Крестьяне давно знали его привычки, вкусы и пристрастия. Кожи от ягнят-сосунков он осматривал первыми, затем приходила очередь тех, которые при жизни уже не питались молоком матери, а потом — и ягнят покрупнее. Он старался как можно больше купить кож от сосунков, а потом, если оставались деньги, пытался сбить цену. Крестьяне, знавшие все это, обыкновенно договаривались, чтобы вначале показывать ему кожи подешевле, но и он был не лыком шит. Увидев гору кож от крупных ягнят, он сразу же возвращался в корчму, заказывал себе вторую порцию выпивки и начинал играть на терпении. Обычно он побеждал — ведь это была его работа.
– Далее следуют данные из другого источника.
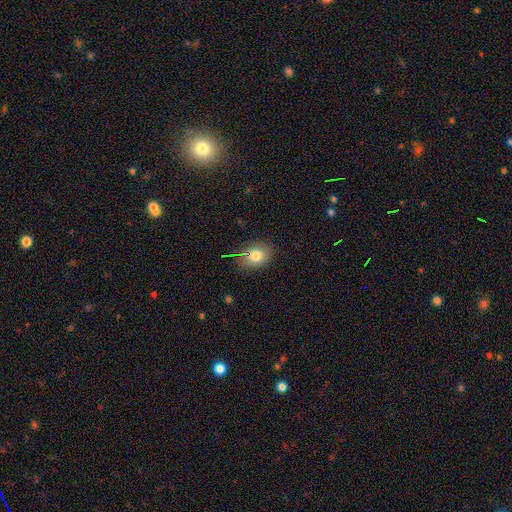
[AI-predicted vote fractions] Smooth or featured?
  - smooth: 78% *
  - star or artifact: 11%
  - featured or disk: 11%
How rounded?
  - in between: 65% *
  - round: 34%
  - cigar-shaped: 1%
Merging?
  - none: 81% *
  - minor disturbance: 14%
  - major disturbance: 4%
  - merger: 1%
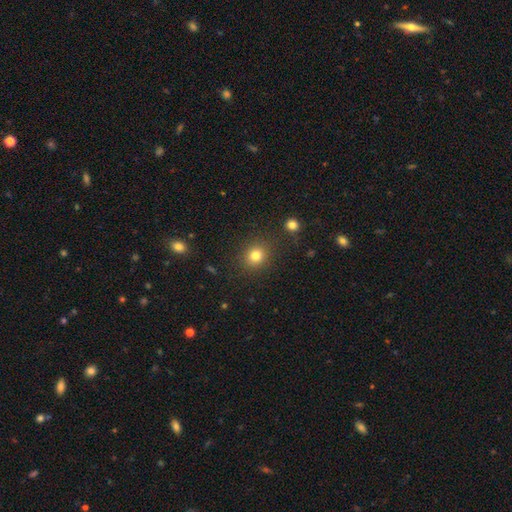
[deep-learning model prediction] The model was most divided on "how rounded": round: 81%, in between: 18%, cigar-shaped: 1%. More confident: merging — none (87%); smooth or featured — smooth (80%).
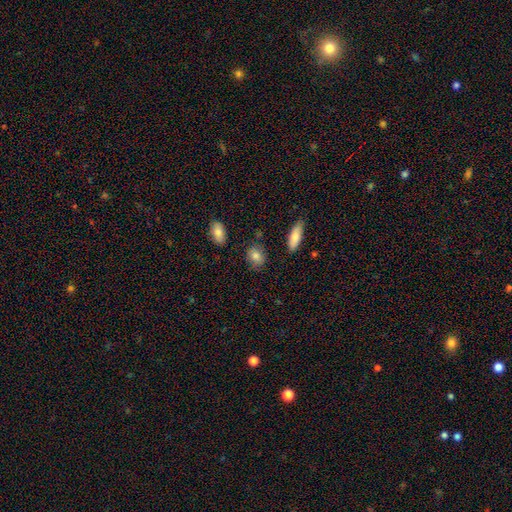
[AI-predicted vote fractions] Morphology: type=smooth (82%); roundness=round (51%); merging=none (80%).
Так продолжалось до тех пор, пока он не разбогател и не начал посылать за кожами вместо себя учеников, а сам выезжал в дубильные мастерские недалеко от Этера и раздавал заказы скорнякам. Через некоторое время и это дело он поручил одному из мастеров, который имел свою долю в пае, а за собой оставил контроль над тремя лавками, так как его торговля разрослась. В лавках висели шкуры лисиц, ягнят, телят и даже волков. Волчьи и лисьи были обработаны лишь ему известным способом, они пользовались большим спросом и расходились по хорошей цене, потому как были мягкими, приятными на ощупь, с крепким и стойким волосом. Его товары постепенно завоевывали рынки в стране. Он уже накопил немало денег и подумывал о том, чтобы построить несколько мастерских по изготовлению гайтанов [5] , но вдруг понял, что мужские штаны и куртки с гайтанами выходят из моды, значит, время гайтанов заканчивается.
5
Гайтан — шнур, галун, нашивавшийся как украшение на одежду.
И тогда он впервые решил заняться землей.
Как всякий габровец, он не был земледельцем и не знал радости от сбора урожая, но земля была ему нужна для другой цели. Он стал думать о земле после того, как побывал в молодой столице Болгарии. Какая-то торговая тяжба привела его туда в поисках правосудия, и там, ожидая адвоката, который поведет дело против одного из его пайщиков, он услышал разговор двух столичных жителей. Они говорили о выгодной закупке земель вокруг молодой столицы. Тот, кто был пониже ростом, все жаловался, что ему не хватило денег купить луг около Бояны. Пока высокий раздумчиво говорил, что Бояна очень далеко от города, чорбаджи Косьо ощутил знакомый зуд в предвкушении крупной прибыли. Закончился разговор с адвокатом, делу был дан ход, первый денежный взнос оформлен, а он все не мог преодолеть волнения. Он вышел на площадь, нанял пестрый фаэтон с белым упитанным конем и поехал осматривать разрытый, пыльный город. Много пустых мест было между одноэтажными и двухэтажными домиками, а находившийся на противоположной стороне Корубаглар был весь в плодовых деревьях. Время от времени Косьо трогал своей резной тростью плечо усатого извозчика и, не говоря ни слова, выходил и долго рассматривал болотистые луга. Этот осмотр заинтересовал извозчика, и он сказал:
— Если, чорбаджи, ты хочешь кое-что купить, могу тебе помочь. Я знаю весь город, и весь город знает меня…
Слова усатого извозчика не показались чорбаджи Косьо пустой похвальбой. Город — пыльный, грязный, невзрачный — можно уместить на ладони. Единственными хорошими строениями были церковь святой Софии на горке и старый турецкий постоялый двор. Верхняя улица, где он находился, была непригляднее габровской. Извозчика с такой молодцеватой внешностью и с таким красивым фаэтоном, конечно, должны знать все. Новые городские власти пытались навести порядок в пыльной столице, которая все еще мало походила на город.